Isidoro de Sevilla
Fue seducción a primera vista. ¿Una mole de mármol de dos metros y medio, así, bien asentada, a la vez airosa? A mitad de la majestuosa escalinata de acceso a la Biblioteca Nacional, la estatua de Isidoro, enfrascado en su libro y atento
a la bienvenida. Guardián de ese suntuoso santuario del saber, invita a entrar y disfrutar del tesoro, única forma de conservarlo, sabe él, y el formidable séquito de hijos culturales que lo acompaña: Alfonso X el Sabio, Nebrija, Vives, Cervantes y Lope. Sólido y grácil pórtico, a cielo abierto, adelanto de lo que nos espera al cruzar el umbral. Isidoro (560-636) es firme rodrigón y airoso puente entre Antigüedad y Edad Media, le explicaba a un colega profesor tras la visita de alumnos a la biblioteca. ¿Cómo presumir de profesar el credo científico y creer en la generación espontánea?, le decía. ¿Entre Roma y el Renacimiento, nada? ¿Edad oscura la que da a luz las universidades? El eslabón es Isidoro. El millar de códices que se conserva de sus Etimologías, magnífico compendio en veinte tomos de todo el saber antiguo, habla de su obligada lectura en las escuelas monacales y catedralicias. Explica por sus frutos, el gran Beda el Venerable, Alcuino
de York (imagen del Renacimiento carolingio), Rabano Mauro, etc., cómo se va gestando Europa. ¿No se entrega actualmente el Premio Carlomagno en Aquisgrán? La obra del hispalense está en el origen de las literaturas nacionales del Occidente europeo.

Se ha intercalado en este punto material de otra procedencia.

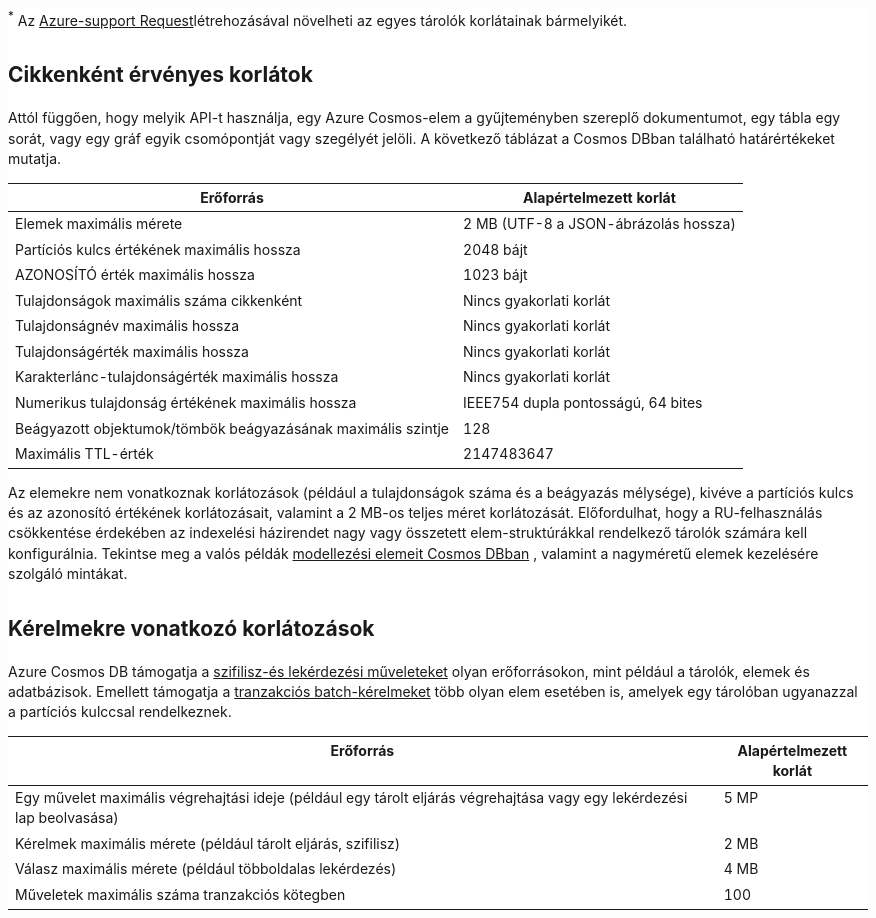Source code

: <sup>*</sup> Az [Azure-support Request](create-support-request-quota-increase.md)létrehozásával növelheti az egyes tárolók korlátainak bármelyikét.

## <a name="per-item-limits"></a>Cikkenként érvényes korlátok

Attól függően, hogy melyik API-t használja, egy Azure Cosmos-elem a gyűjteményben szereplő dokumentumot, egy tábla egy sorát, vagy egy gráf egyik csomópontját vagy szegélyét jelöli. A következő táblázat a Cosmos DBban található határértékeket mutatja. 

| Erőforrás | Alapértelmezett korlát |
| --- | --- |
| Elemek maximális mérete | 2 MB (UTF-8 a JSON-ábrázolás hossza) |
| Partíciós kulcs értékének maximális hossza | 2048 bájt |
| AZONOSÍTÓ érték maximális hossza | 1023 bájt |
| Tulajdonságok maximális száma cikkenként | Nincs gyakorlati korlát |
| Tulajdonságnév maximális hossza | Nincs gyakorlati korlát |
| Tulajdonságérték maximális hossza | Nincs gyakorlati korlát |
| Karakterlánc-tulajdonságérték maximális hossza | Nincs gyakorlati korlát |
| Numerikus tulajdonság értékének maximális hossza | IEEE754 dupla pontosságú, 64 bites |
| Beágyazott objektumok/tömbök beágyazásának maximális szintje | 128 |
| Maximális TTL-érték |2147483647|

Az elemekre nem vonatkoznak korlátozások (például a tulajdonságok száma és a beágyazás mélysége), kivéve a partíciós kulcs és az azonosító értékének korlátozásait, valamint a 2 MB-os teljes méret korlátozását. Előfordulhat, hogy a RU-felhasználás csökkentése érdekében az indexelési házirendet nagy vagy összetett elem-struktúrákkal rendelkező tárolók számára kell konfigurálnia. Tekintse meg a valós példák [modellezési elemeit Cosmos DBban](how-to-model-partition-example.md) , valamint a nagyméretű elemek kezelésére szolgáló mintákat.

## <a name="per-request-limits"></a>Kérelmekre vonatkozó korlátozások

Azure Cosmos DB támogatja a [szifilisz-és lekérdezési műveleteket](/rest/api/cosmos-db/) olyan erőforrásokon, mint például a tárolók, elemek és adatbázisok. Emellett támogatja a [tranzakciós batch-kérelmeket](/dotnet/api/microsoft.azure.cosmos.transactionalbatch) több olyan elem esetében is, amelyek egy tárolóban ugyanazzal a partíciós kulccsal rendelkeznek.

| Erőforrás | Alapértelmezett korlát |
| --- | --- |
| Egy művelet maximális végrehajtási ideje (például egy tárolt eljárás végrehajtása vagy egy lekérdezési lap beolvasása)| 5 MP |
| Kérelmek maximális mérete (például tárolt eljárás, szifilisz)| 2 MB |
| Válasz maximális mérete (például többoldalas lekérdezés) | 4 MB |
| Műveletek maximális száma tranzakciós kötegben | 100 |
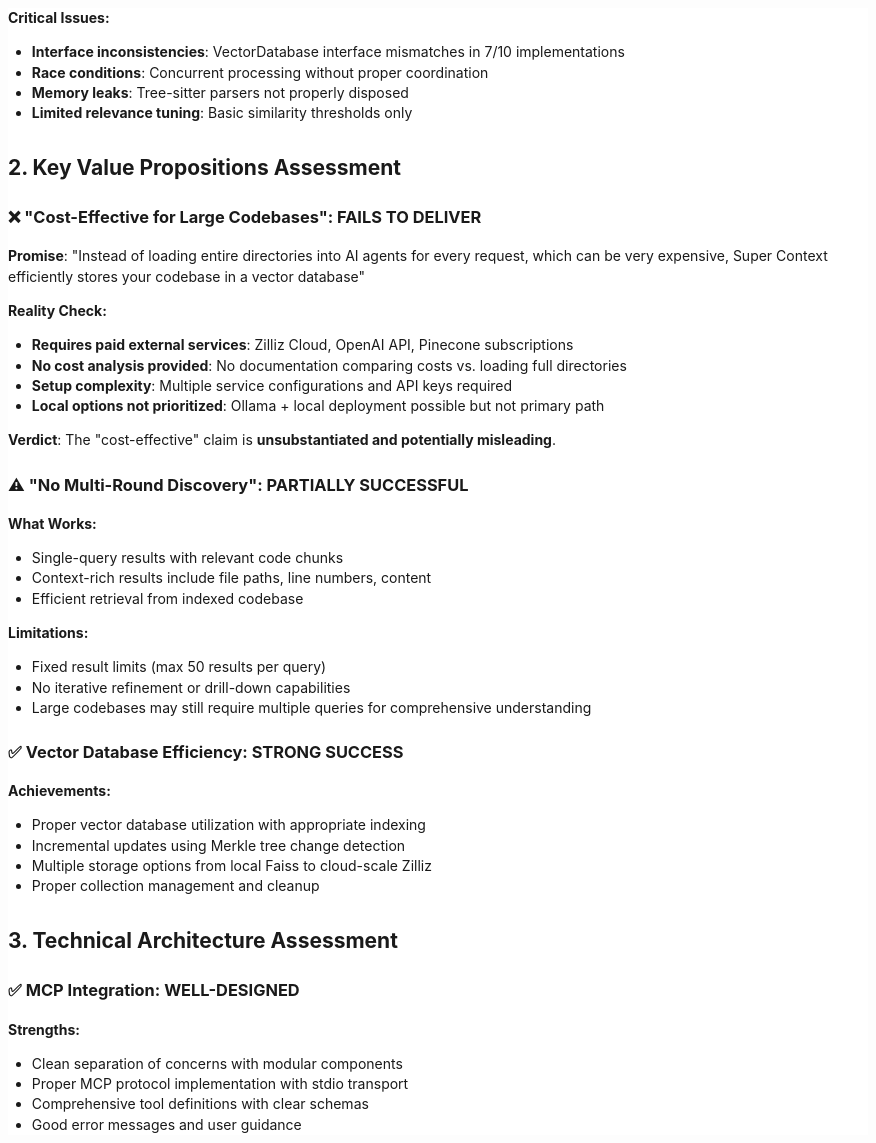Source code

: **Critical Issues:**
- **Interface inconsistencies**: VectorDatabase interface mismatches in 7/10 implementations
- **Race conditions**: Concurrent processing without proper coordination
- **Memory leaks**: Tree-sitter parsers not properly disposed
- **Limited relevance tuning**: Basic similarity thresholds only

## 2. Key Value Propositions Assessment

### ❌ **"Cost-Effective for Large Codebases": FAILS TO DELIVER**

**Promise**: "Instead of loading entire directories into AI agents for every request, which can be very expensive, Super Context efficiently stores your codebase in a vector database"

**Reality Check:**
- **Requires paid external services**: Zilliz Cloud, OpenAI API, Pinecone subscriptions
- **No cost analysis provided**: No documentation comparing costs vs. loading full directories
- **Setup complexity**: Multiple service configurations and API keys required
- **Local options not prioritized**: Ollama + local deployment possible but not primary path

**Verdict**: The "cost-effective" claim is **unsubstantiated and potentially misleading**.

### ⚠️ **"No Multi-Round Discovery": PARTIALLY SUCCESSFUL**

**What Works:**
- Single-query results with relevant code chunks
- Context-rich results include file paths, line numbers, content
- Efficient retrieval from indexed codebase

**Limitations:**
- Fixed result limits (max 50 results per query)
- No iterative refinement or drill-down capabilities
- Large codebases may still require multiple queries for comprehensive understanding

### ✅ **Vector Database Efficiency: STRONG SUCCESS**

**Achievements:**
- Proper vector database utilization with appropriate indexing
- Incremental updates using Merkle tree change detection
- Multiple storage options from local Faiss to cloud-scale Zilliz
- Proper collection management and cleanup

## 3. Technical Architecture Assessment

### ✅ **MCP Integration: WELL-DESIGNED**

**Strengths:**
- Clean separation of concerns with modular components
- Proper MCP protocol implementation with stdio transport
- Comprehensive tool definitions with clear schemas
- Good error messages and user guidance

Es modelo para las enciclopedias de los siglos XII y XIII; y ocupa un lugar de excepción entre los incunables. Isidoro invita a ser profesor de religión “europeo”, del continente de las doce estrellas, círculo expansivo por fraterna inclusión universal. “A todo el mundo abra sus puertas con caridad y benignidad para que Cristo le diga: «Fui forastero y me hospedasteis»”, exhorta el arzobispo polímata y santo. Este veintiséis de abril, su fiesta.